RÉPUBLIQUE ET CANTON DE GENÈVE Juridiction des prud’hommes Cause n° C/16408/2008-5 POUVOIR JUDICIAIRE * COUR D’APPEL* (CAPH/159/2009)
E_____ SA co/ Me BRUTTIN Reynald Rue du Mont-de-Sion 8 1206 Genève
Partie appelante
D’une part
T_____ co/ Me BRUCHEZ Christian Rue Verdaine 12 Case postale 3647 1211 Genève 3 Partie intimée
D’autre part
ARRÊT
du 11 novembre 2009 Mme Martine HEYER, présidente
Mme Monique FORNI et M. Cosimo RIZZO, juges employeurs Mme Josiane POITRY-PINOL et M. Robert STUTZ, juges salariés
Mme Ariane BOUCKAERT-BRANDT, greffière d’audience
Juridiction des prud’hommes Cause n° C/16408/2008-5 - 2 - * COUR D’APPEL *
FAITS :
A. Par acte posté le 1er mai 2009, la société E_____ SA (ci-après E_____, respectivement l’employeur ou la partie appelante) appelle d’un jugement daté du 27 mars 2009, reçu par elle le 1er avril 2009 en son domicile élu, qui en substance la condamne à verser à T_____ (ci-après T_____, respectivement l’employé ou l’intimé) les sommes de 4'439 fr. 15, de 4'108 fr. 45 et de 2'143 fr. 50 en capital, avec les intérêts de droit, au titre de salaire pour les périodes de vacances et la somme totale de 1'251 fr. 55 en capital, avec les intérêts de droit, au titre de paiement des heures supplémentaires.

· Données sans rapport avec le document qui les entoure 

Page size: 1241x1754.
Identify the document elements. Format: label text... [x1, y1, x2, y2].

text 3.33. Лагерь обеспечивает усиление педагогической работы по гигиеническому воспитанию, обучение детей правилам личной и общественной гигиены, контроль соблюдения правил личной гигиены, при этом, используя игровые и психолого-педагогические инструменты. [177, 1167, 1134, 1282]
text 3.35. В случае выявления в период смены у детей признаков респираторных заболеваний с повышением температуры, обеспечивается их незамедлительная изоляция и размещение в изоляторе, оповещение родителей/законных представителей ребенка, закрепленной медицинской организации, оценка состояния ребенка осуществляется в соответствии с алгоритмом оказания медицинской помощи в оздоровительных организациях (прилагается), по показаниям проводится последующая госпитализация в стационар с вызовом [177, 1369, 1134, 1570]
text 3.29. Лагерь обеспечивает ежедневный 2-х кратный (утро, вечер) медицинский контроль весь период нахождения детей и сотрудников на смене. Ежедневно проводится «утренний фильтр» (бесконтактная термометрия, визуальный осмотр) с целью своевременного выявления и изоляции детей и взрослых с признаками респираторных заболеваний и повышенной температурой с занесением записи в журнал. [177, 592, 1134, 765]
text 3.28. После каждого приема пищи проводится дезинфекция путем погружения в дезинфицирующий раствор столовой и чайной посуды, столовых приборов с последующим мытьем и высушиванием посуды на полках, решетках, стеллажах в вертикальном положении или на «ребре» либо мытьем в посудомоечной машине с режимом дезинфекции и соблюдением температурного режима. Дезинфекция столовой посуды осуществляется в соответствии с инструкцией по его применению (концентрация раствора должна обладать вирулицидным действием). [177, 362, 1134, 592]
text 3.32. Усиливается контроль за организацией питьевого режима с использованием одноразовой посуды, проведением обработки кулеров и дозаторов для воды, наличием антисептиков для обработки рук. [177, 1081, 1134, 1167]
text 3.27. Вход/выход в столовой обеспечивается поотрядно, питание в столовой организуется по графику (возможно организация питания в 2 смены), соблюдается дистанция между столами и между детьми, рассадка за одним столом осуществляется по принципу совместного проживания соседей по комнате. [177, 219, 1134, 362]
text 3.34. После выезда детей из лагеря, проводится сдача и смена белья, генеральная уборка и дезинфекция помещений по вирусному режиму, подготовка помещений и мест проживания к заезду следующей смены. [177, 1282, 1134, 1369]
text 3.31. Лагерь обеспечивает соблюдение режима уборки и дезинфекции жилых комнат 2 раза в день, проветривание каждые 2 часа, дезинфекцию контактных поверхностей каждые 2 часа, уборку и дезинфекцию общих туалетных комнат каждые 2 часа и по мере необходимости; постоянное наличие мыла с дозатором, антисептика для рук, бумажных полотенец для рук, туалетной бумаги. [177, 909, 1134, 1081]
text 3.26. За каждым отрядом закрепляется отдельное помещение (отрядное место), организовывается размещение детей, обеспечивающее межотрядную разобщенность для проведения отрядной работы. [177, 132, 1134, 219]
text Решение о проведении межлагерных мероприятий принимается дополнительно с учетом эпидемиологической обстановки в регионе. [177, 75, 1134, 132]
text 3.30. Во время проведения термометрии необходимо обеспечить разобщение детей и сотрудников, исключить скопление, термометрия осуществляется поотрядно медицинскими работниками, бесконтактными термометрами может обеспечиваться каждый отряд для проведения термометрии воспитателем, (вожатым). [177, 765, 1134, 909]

L’appelante conclut à l’annulation de ce jugement en tant qu’il concerne la question du salaire pour les vacances; elle rappelle au préalable qu’elle est une entreprise de nettoyage comportant 130 postes de travail et qu’elle compte en moyenne annuelle environ 400 employés. Ces derniers ayant des horaires variables et différents, elle soutient que la gestion des vacances est impossible sauf à inclure ce poste expressément dans le décompte de salaire et le contrat de travail.
Ainsi, elle a engagé T_____ en qualité de nettoyeur dès le 1er janvier 2004 ; elle a déterminé son salaire horaire brut à 23 fr. 15 en considérant le précité comme un nettoyeur en bâtiment qualifié. Le contrat a prévu expressément que ce salaire serait majoré de 8.33 % pour les vacances, dès lors que l’horaire mensuel de travail de T_____ était variable. De fait, il avait fortement varié de mois en mois. L’appelante s’estime dès lors fondée à déroger au principe posé par l’art. 329d al. 1 CO, selon lequel le salaire afférent aux vacances doit être versé au moment où celles-ci sont prises.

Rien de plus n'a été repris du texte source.